Trecho =>
**********

Dívida de igrejas desfalca fundo de aposentado e desempregado


Pastores deixam de
 pagar R$ 920 milhões

As igrejas desfrutam de imunidade tributária em suas atividades que decorrem da crença, mas elas precisam pagar contribuições relativas a empreendimentos comerciais, que nada têm a ver com religião.

Dessas contribuições, a principais são PIS, COFINS e INSS.

Até o momento, desses impostos e tributos à União, as igrejas deixaram de pagar o total estimado em R$ 920 milhões, devendo chegar logo em um R$ 1 bilhão.

Para saber quem as igrejas estão prejudicando com esse calote, é preciso desmembrar as siglas e lembrar para onde vão seus recursos.

PIS é Programa de Integração Social. Sua arrecadação se destina principalmente ao pagamento do seguro-desemprego e abono.

**********

Dados listados =>
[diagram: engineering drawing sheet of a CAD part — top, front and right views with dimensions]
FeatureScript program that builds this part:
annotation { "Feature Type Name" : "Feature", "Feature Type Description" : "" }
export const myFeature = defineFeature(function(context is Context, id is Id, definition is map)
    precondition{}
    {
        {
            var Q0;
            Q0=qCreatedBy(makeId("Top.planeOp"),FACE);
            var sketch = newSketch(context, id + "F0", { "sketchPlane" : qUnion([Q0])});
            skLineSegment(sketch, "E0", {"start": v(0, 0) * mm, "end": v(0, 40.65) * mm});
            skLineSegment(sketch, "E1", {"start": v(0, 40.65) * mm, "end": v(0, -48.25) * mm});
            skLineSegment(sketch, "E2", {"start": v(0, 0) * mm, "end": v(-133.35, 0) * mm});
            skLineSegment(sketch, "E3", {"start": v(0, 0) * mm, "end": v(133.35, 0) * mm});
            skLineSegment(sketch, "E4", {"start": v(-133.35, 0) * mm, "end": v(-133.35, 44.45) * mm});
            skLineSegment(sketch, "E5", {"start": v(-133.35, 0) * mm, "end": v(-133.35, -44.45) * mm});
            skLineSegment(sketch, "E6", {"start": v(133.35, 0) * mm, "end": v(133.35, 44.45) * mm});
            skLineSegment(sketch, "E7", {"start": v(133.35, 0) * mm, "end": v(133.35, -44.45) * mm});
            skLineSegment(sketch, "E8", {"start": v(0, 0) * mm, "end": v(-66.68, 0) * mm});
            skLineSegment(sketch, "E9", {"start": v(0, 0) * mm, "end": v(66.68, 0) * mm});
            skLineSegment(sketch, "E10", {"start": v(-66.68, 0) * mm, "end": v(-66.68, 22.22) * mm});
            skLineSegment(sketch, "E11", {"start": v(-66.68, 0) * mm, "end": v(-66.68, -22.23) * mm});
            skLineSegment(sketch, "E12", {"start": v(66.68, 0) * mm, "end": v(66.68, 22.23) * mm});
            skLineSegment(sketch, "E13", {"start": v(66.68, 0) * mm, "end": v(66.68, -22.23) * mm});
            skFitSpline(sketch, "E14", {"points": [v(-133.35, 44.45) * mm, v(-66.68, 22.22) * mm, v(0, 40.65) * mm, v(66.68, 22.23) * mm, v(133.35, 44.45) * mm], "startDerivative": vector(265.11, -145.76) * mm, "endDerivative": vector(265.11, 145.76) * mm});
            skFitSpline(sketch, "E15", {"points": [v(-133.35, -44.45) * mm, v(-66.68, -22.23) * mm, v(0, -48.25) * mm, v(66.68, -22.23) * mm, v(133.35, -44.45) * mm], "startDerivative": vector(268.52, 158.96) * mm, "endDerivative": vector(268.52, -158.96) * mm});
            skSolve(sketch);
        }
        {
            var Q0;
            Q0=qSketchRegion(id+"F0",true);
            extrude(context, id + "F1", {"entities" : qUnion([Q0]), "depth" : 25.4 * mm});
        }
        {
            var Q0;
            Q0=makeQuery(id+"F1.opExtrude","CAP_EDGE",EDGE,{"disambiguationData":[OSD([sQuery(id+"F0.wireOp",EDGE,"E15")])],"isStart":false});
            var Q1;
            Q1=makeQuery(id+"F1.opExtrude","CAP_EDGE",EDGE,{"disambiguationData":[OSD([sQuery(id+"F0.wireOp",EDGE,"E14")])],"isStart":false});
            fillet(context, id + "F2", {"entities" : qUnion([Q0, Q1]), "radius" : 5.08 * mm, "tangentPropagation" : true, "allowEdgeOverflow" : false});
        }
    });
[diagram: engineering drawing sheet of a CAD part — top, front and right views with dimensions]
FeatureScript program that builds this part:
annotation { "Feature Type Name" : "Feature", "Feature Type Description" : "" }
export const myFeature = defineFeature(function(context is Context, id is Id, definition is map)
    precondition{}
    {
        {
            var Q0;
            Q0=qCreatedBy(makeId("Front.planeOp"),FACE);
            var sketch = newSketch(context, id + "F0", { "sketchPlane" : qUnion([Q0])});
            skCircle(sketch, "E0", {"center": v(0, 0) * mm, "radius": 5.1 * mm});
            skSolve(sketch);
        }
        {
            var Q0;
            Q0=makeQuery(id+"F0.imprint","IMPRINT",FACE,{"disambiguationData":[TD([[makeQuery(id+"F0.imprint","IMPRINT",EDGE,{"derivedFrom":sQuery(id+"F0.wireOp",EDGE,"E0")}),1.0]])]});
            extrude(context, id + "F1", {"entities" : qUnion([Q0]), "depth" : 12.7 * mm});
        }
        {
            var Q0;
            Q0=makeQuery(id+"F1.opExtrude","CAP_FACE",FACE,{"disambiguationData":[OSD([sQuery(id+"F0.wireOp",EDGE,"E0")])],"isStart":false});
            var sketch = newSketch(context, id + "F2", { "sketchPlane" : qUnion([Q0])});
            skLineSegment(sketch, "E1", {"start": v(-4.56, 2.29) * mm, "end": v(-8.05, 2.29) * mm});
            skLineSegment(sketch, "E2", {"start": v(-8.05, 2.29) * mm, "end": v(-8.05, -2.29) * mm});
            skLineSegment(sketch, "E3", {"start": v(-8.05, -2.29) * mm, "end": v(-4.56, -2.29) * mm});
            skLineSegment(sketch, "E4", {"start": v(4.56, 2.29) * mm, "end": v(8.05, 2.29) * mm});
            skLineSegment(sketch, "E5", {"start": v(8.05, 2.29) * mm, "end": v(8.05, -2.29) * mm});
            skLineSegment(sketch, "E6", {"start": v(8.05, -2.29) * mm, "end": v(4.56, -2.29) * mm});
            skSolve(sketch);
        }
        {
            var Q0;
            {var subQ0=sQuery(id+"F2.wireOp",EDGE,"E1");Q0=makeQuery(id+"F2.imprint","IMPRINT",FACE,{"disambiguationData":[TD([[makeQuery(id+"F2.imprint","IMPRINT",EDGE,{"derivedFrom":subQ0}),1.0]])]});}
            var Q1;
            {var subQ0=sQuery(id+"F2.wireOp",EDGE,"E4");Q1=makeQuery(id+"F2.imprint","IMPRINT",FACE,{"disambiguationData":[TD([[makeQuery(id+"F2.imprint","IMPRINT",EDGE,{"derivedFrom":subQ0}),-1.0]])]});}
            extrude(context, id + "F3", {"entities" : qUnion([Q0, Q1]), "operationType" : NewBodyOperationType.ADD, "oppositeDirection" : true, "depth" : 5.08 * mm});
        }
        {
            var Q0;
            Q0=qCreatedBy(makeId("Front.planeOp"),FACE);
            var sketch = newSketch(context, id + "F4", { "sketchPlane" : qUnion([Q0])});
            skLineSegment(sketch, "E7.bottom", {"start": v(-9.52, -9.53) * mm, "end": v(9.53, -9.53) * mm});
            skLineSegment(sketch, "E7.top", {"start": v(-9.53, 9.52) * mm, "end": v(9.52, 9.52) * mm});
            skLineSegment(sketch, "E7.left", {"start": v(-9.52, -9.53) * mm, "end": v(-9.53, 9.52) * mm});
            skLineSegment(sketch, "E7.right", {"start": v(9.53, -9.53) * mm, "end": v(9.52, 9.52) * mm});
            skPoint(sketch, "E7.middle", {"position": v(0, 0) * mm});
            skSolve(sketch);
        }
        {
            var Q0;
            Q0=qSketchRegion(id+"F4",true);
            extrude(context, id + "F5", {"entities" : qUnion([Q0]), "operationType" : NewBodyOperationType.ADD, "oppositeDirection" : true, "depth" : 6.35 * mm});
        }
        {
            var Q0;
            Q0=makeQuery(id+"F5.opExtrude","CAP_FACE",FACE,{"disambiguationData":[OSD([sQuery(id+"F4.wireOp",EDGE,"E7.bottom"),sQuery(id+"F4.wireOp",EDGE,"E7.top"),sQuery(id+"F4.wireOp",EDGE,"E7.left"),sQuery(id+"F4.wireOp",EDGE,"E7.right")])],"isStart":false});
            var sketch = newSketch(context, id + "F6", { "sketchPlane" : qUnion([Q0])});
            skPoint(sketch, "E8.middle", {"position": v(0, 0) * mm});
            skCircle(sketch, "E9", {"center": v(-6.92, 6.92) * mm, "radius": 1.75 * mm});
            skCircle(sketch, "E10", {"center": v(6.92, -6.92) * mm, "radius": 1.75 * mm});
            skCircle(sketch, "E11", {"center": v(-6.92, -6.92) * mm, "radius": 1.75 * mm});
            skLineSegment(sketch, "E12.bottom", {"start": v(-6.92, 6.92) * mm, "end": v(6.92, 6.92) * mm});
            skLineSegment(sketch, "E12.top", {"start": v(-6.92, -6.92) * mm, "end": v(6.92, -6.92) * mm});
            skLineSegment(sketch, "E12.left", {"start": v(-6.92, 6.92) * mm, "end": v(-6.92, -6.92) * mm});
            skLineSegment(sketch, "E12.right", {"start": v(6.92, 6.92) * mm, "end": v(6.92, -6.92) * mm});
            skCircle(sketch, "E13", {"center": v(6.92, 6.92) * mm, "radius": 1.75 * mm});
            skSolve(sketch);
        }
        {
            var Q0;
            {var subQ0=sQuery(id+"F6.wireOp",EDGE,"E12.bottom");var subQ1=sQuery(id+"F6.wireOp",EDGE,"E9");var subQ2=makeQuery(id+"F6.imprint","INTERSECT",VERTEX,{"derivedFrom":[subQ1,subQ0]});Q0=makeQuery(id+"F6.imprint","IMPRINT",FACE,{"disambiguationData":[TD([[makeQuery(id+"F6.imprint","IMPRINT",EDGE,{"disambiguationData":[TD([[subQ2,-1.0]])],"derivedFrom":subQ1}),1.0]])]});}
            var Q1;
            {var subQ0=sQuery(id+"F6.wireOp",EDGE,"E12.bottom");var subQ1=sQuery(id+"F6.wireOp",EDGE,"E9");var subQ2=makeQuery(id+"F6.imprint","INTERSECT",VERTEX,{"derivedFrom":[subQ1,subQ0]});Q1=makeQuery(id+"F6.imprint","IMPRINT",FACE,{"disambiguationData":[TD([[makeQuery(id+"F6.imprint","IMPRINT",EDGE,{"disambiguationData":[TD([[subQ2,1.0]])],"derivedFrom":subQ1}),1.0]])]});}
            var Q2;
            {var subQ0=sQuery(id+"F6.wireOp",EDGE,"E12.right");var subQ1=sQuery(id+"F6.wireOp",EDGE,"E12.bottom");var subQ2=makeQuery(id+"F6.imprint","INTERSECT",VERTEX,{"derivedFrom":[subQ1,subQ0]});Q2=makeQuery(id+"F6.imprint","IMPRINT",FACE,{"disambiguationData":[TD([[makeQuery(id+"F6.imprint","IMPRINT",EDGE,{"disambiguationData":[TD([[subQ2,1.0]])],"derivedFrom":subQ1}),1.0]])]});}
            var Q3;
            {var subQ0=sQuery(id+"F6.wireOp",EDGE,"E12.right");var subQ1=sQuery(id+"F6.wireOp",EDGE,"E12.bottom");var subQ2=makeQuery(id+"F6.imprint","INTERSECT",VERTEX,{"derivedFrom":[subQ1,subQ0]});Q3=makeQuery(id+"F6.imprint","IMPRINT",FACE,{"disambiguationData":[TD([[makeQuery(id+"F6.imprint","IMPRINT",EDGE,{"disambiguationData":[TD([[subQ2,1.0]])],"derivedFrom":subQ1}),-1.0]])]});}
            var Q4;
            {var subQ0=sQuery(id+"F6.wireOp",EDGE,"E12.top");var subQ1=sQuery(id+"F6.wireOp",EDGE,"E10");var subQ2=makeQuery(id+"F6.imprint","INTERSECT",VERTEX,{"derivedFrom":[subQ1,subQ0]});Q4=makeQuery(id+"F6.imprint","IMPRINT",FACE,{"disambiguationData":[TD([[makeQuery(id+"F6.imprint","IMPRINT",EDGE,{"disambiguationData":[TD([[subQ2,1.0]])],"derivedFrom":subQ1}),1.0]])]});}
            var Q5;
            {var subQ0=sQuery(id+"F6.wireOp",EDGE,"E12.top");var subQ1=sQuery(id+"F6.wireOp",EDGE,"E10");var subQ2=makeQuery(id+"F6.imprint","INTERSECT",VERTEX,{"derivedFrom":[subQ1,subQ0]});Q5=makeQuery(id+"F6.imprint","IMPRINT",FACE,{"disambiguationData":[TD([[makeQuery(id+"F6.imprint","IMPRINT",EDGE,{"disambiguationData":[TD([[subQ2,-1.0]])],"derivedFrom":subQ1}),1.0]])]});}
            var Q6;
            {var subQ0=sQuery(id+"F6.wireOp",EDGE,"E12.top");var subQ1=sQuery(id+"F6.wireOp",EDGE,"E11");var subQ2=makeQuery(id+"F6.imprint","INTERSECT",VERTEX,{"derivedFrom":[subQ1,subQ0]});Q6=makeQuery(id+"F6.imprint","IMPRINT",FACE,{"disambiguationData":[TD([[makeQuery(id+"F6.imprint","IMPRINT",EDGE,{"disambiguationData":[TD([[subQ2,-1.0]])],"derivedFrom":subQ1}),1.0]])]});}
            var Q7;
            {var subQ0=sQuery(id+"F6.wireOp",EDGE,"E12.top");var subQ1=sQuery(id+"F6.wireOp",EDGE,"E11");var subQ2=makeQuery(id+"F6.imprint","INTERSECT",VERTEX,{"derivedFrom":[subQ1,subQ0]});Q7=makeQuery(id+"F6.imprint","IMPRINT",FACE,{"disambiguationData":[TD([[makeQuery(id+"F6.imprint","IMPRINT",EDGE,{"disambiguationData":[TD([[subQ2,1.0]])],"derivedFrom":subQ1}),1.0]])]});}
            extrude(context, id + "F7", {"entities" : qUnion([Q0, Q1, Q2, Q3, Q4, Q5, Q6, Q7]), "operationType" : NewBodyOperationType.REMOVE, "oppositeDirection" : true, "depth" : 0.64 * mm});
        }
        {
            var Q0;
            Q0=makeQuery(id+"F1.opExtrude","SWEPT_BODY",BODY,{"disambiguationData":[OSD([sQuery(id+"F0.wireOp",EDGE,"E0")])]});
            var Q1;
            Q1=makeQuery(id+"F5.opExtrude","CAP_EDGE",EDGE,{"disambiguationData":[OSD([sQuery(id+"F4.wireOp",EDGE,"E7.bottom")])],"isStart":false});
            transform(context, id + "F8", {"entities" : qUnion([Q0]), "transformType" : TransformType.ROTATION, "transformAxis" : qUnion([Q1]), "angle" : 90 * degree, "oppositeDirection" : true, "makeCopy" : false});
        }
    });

**********

Instruções =>
(1) Responda com base no trecho sobre a dívida das igrejas:
(a) Quais são as principais contribuições que as igrejas precisam pagar?
(b) Qual é o total estimado que as igrejas deixaram de pagar até o momento?
(c) A que se destina principalmente a arrecadação do PIS?
(2) Dê sequência ao trecho sobre a dívida das igrejas a partir da última frase.

Respostas em ordem =>
(1)
(a) PIS, COFINS e INSS.
(b) Cerca de R$ 920 milhões.
(c) Ao pagamento do seguro-desemprego e do abono.

(2)
COFINS é Contribuição para o Financiamento da Seguridade Social, que arrecada recursos para a previdência, saúde pública e assistência social.

INSS é Instituto Nacional do Seguro Social, que garante o pagamento aos aposentados e benefícios aos trabalhadores.


Ou seja, quando deixam de cumprir a obrigação desses pagamentos, as igrejas lesam diretamente os desempregados, aposentados e trabalhadores.

É isso que imprensa e autoridades deveram ressaltar.

Pode-se argumentar, a favor delas, que nem sempre é possível pagar em dia a pesada carga tributária brasileira.

Mas igrejas revelam, sem trocadilho, ter má-fé, porque tentaram obter o perdão dessa dívida por intermédio da medida provisória do novo Refis.

Tentativa de golpe de alta malandragem.

Por uma lógica elementar, instituições religiosas não deveriam ter atividades não religiosas.

E já que podem ter negócios, em paralelo aos seus rituais, as igrejas deveriam esforçar para não atrasar os tributos, sem fazer “caridade” às avessas, tirando recurso de quem precisa.

Com informação do UOL e de outras fontes.